Compelling Alternatives to RAID Setups?
jabbadabbadoo asks: "Our software shop has about 30 Linux servers and 15 NT servers running enterprise applications for our customers. Since we have service level agreements with most of them, uptime is crucial. One of the things we've done is to use RAID setups extensively, using products from well renowned disk- and controller vendors. However, we have discovered the paradox that introducing RAID controllers actually reduces overall uptime! Not only does more 'steel' increase the probability of failure, but what fails first is usually the RAID controllers. What is your experience? Have we been having bad luck?"

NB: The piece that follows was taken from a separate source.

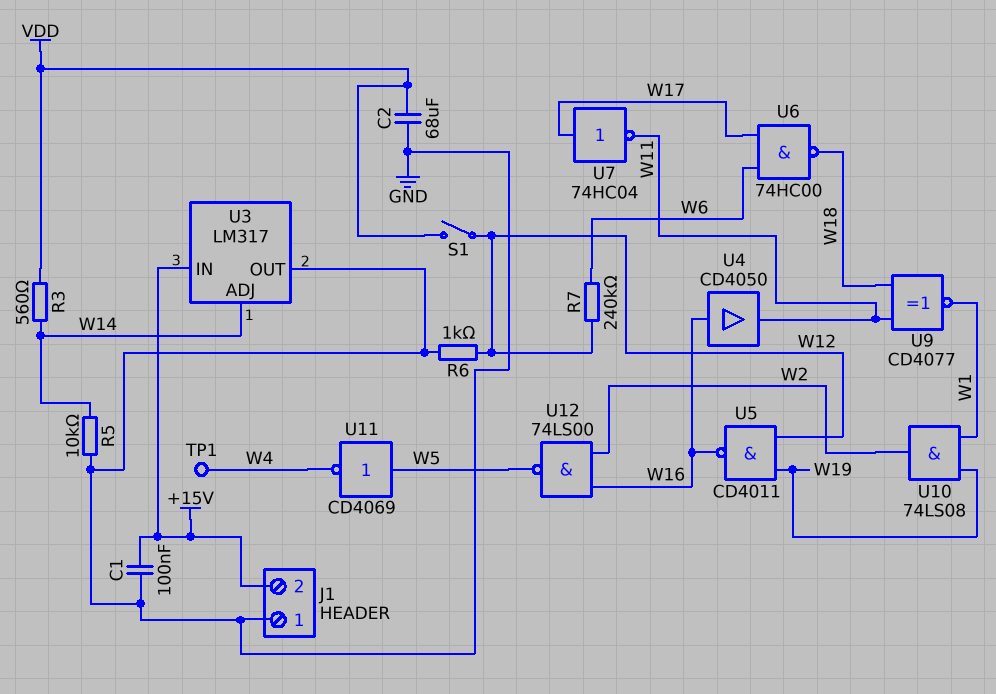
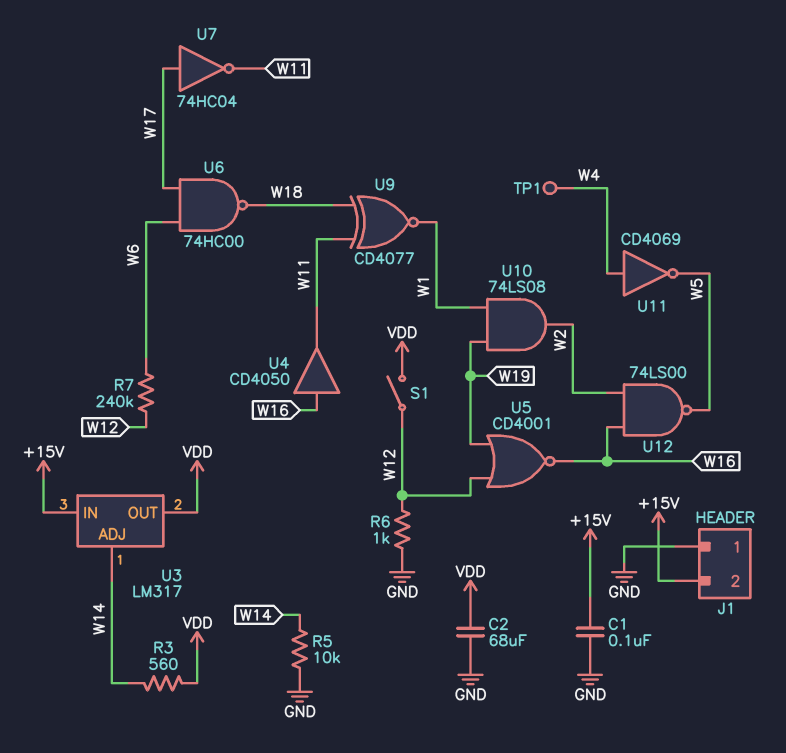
U3 pin OUT: GND -> VDD
U5: NAND CD4011 (in W12, in W19, out W16) -> NOR CD4001 (in W12, in W19, out W16)
U11: NOT CD4069 (in W5, out W4) -> NOT CD4069 (in W4, out W5)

"A related problem, especially on Linux, is that setting up RAIDs is actually a quite costly process. There seems to be endless problems with library versions, and upgrading existing servers simply takes too many hours. To keep the customers happy, we routinely have to create a 'shadow' server while upgrading which in turn means we, at some point, have to synchronize data to the new server, which in turns means a bit of a downtime. Ouch. Does anyone have a good solution to these problems? Of course, cost is a major issue, but so is uptime (which also means cost if we don't provide the uptime dictated in the SLA). What setup gives the best cost/uptime ratio? Thank for any thoughts!"

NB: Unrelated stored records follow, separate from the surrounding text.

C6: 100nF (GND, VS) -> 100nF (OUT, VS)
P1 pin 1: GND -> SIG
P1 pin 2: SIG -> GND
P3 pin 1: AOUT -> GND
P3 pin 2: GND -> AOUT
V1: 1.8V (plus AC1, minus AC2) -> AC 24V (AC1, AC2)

I'll agree that setting it up is a nightmare. I'm currently helping test two 4TB arrays for use on a Linux box (16 SATA drives presented as a single SCSI device). Benchmarks under linux are slower than under windows. It's a mess figuring out why. Meanwhile, vendors (who I will not name ship crappy software, and take months to act on bug reports.
As for transitioning servers, I've been there too. And yes, copying a terabyte of disk in single is a very long process. It'd have taken several days, which is of course unacceptable. This is where the magic of rsync comes in handy. Copy the data over several days in advance, sync it just before the scheduled downtime, and you'll have a fairly short downtime.

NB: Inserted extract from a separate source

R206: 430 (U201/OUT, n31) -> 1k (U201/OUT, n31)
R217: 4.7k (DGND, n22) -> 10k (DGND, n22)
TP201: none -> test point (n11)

This is on a lower level than the RAID you are using, but we are having major problems with 10 Promise Technology TX2000 mirroring RAID controllers that we bought. The mirrors go critical for no detectable reason. Promise Technology technical support is unable to find the problem, and the company is unwilling to escalate the issue. The Promise Technology technicians escalate the issue, but 2nd level technical support never calls back.
Promise mirroring controllers on ECS (EliteGroup) L7VTA v 1.0 motherboards have the same problem. When we call ECS tech support, there is a recorded message saying they are busy and to call back later.
We've been supplying computers with Promise mirroring RAID controllers since the company began doing business, and we've had very few problems until now.
Possibly the problems are associated with newer, faster motherboards, or with AMD VIA chipset motherboards. We've never had problems with RAID controllers on Intel chipset motherboards.
Another possibility is that the RAID controllers are incompatible with DVD burner drivers that are installed with Roxio or Nero DVD burning software.
I spent the past week and a half trying to set up a 4x160 SATA Raid-5. It was a huge excercise in frustration because every time I'd try to build a volume, my machine would promptly freeze after a few percent. I changed out IDE emulation for SCSI emulation in kernel... same thing... I changed SATA controllers, same thing. I changed SATA cables, same thing. I changed power supplies, same thing. I added 4 80 mm case fans, same thing. In the end, it turned out that the culprit was raidtools. Nobody had ever bothered to post that raid-5 + raidtools + kernel 2.6 locks up a computer. I changed to mdadm, and I had a working array 50 minutes later.